=== Begin Enclosure ===

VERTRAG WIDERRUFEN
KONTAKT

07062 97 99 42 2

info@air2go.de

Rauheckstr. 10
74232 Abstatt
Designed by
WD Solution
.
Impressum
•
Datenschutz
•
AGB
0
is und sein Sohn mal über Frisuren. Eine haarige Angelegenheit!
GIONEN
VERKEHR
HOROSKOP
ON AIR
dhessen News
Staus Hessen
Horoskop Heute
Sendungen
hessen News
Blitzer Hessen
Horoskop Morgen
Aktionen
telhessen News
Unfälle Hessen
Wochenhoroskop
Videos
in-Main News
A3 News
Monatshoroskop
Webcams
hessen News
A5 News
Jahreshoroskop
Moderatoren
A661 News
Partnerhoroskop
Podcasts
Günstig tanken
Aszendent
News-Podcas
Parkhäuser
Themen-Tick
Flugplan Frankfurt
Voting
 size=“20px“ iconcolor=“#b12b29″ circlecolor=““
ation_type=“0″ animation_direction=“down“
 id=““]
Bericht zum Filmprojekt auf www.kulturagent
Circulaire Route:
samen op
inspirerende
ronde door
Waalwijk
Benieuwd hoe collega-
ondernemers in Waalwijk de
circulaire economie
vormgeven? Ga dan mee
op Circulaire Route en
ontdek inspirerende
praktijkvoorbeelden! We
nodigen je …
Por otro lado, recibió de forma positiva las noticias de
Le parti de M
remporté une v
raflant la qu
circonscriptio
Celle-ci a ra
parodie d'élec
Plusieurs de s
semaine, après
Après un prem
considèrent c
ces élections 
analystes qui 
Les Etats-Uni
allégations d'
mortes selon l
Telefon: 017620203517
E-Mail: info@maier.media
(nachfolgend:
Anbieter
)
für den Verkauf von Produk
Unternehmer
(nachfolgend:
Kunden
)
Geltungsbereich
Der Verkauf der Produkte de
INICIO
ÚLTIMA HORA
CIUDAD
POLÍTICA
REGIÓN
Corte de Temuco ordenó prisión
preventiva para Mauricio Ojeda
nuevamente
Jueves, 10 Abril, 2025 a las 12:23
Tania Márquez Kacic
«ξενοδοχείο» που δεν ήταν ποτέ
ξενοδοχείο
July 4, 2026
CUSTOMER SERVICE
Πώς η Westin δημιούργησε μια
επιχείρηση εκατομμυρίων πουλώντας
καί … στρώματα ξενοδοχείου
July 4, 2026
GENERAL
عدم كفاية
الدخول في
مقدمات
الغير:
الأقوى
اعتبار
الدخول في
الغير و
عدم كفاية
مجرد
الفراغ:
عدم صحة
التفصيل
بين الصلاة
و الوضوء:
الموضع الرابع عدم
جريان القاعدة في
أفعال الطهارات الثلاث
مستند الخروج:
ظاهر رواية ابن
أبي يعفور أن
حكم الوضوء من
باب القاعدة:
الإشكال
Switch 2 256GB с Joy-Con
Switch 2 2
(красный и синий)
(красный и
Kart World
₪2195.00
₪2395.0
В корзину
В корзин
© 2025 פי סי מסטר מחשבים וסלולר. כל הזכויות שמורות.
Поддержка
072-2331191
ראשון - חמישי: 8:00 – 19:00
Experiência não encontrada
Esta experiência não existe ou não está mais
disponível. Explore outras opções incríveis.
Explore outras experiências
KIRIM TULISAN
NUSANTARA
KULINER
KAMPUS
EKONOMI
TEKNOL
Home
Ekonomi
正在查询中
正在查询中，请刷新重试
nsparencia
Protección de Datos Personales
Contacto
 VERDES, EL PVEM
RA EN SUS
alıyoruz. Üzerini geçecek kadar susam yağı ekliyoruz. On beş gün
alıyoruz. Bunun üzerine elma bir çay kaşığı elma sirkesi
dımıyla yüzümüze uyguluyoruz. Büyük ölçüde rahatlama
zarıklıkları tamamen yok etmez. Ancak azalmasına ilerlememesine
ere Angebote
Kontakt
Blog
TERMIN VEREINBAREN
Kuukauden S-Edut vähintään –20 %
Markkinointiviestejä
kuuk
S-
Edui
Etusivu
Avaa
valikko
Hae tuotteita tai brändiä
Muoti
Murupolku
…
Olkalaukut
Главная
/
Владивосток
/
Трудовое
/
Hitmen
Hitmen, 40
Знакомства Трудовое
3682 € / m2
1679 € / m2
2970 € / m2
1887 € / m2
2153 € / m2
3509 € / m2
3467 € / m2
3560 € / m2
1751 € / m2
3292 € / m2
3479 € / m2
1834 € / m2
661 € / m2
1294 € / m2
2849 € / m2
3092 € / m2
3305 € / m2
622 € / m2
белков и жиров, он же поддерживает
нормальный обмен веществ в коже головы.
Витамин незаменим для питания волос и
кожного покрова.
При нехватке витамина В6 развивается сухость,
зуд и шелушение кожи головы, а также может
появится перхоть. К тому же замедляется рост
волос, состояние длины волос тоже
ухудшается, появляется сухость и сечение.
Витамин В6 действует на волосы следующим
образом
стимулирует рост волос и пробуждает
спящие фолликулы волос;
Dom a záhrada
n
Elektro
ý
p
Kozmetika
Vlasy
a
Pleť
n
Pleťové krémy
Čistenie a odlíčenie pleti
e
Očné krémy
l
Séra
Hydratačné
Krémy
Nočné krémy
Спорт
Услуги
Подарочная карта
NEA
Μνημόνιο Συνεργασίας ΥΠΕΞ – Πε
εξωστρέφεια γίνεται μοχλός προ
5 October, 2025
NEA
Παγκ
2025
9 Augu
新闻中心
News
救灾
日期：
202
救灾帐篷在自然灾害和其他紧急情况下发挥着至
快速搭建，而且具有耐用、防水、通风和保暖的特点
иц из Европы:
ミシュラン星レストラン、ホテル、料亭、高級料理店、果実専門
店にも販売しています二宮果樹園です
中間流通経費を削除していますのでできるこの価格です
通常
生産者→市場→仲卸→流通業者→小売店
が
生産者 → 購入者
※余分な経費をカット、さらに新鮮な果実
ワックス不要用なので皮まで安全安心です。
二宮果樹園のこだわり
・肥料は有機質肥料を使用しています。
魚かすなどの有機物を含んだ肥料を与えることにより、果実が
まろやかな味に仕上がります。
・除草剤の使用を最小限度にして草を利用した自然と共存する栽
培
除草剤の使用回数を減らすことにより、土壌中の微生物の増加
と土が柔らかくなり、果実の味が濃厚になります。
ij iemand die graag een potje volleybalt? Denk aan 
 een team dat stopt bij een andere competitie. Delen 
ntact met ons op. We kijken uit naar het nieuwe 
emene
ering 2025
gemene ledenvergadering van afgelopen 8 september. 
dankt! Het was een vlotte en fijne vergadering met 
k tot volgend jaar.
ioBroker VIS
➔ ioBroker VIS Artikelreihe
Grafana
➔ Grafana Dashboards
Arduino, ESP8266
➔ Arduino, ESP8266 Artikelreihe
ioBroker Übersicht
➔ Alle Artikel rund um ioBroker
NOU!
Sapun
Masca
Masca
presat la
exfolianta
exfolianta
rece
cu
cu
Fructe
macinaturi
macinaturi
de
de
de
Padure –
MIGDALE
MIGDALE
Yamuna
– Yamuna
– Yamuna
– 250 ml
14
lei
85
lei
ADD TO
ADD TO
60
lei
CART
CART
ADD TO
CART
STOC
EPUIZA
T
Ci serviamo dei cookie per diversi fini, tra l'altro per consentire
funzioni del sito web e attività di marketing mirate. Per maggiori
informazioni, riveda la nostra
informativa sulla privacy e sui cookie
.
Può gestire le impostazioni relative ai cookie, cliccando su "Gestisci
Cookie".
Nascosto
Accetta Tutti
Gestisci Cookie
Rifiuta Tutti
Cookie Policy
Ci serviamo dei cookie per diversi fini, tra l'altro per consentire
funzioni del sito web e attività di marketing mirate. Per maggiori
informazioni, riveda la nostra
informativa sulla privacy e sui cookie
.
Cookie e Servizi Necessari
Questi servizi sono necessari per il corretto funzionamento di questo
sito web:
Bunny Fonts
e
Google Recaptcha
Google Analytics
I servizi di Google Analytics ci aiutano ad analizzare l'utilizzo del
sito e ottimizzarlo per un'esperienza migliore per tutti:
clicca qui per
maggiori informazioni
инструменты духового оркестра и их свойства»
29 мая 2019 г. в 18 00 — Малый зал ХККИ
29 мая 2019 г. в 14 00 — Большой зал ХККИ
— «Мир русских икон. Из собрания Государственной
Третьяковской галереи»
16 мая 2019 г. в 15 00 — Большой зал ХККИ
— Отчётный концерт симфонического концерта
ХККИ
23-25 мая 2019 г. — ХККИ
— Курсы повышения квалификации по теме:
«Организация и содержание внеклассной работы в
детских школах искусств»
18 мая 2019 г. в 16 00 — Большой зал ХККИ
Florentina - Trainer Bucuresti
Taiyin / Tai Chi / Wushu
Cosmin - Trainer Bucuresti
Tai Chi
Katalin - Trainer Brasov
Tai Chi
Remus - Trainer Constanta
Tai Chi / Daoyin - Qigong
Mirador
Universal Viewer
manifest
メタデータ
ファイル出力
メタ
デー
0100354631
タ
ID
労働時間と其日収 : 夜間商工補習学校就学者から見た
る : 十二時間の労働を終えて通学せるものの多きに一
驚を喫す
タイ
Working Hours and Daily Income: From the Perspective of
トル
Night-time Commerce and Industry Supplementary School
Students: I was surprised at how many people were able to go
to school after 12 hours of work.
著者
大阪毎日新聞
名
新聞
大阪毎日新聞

=== End Enclosure ===

» What the exercise asks
Return exactly, and only, the lines above starting at the line that contains "спящие фолликулы волос;" and ending at the line that contains "dankt! Het was".

» Written solution
спящие фолликулы волос;
Dom a záhrada
n
Elektro
ý
p
Kozmetika
Vlasy
a
Pleť
n
Pleťové krémy
Čistenie a odlíčenie pleti
e
Očné krémy
l
Séra
Hydratačné
Krémy
Nočné krémy
Спорт
Услуги
Подарочная карта
NEA
Μνημόνιο Συνεργασίας ΥΠΕΞ – Πε
εξωστρέφεια γίνεται μοχλός προ
5 October, 2025
NEA
Παγκ
2025
9 Augu
新闻中心
News
救灾
日期：
202
救灾帐篷在自然灾害和其他紧急情况下发挥着至
快速搭建，而且具有耐用、防水、通风和保暖的特点
иц из Европы:
ミシュラン星レストラン、ホテル、料亭、高級料理店、果実専門
店にも販売しています二宮果樹園です
中間流通経費を削除していますのでできるこの価格です
通常
生産者→市場→仲卸→流通業者→小売店
が
生産者 → 購入者
※余分な経費をカット、さらに新鮮な果実
ワックス不要用なので皮まで安全安心です。
二宮果樹園のこだわり
・肥料は有機質肥料を使用しています。
魚かすなどの有機物を含んだ肥料を与えることにより、果実が
まろやかな味に仕上がります。
・除草剤の使用を最小限度にして草を利用した自然と共存する栽
培
除草剤の使用回数を減らすことにより、土壌中の微生物の増加
と土が柔らかくなり、果実の味が濃厚になります。
ij iemand die graag een potje volleybalt? Denk aan 
 een team dat stopt bij een andere competitie. Delen 
ntact met ons op. We kijken uit naar het nieuwe 
emene
ering 2025
gemene ledenvergadering van afgelopen 8 september. 
dankt! Het was een vlotte en fijne vergadering met 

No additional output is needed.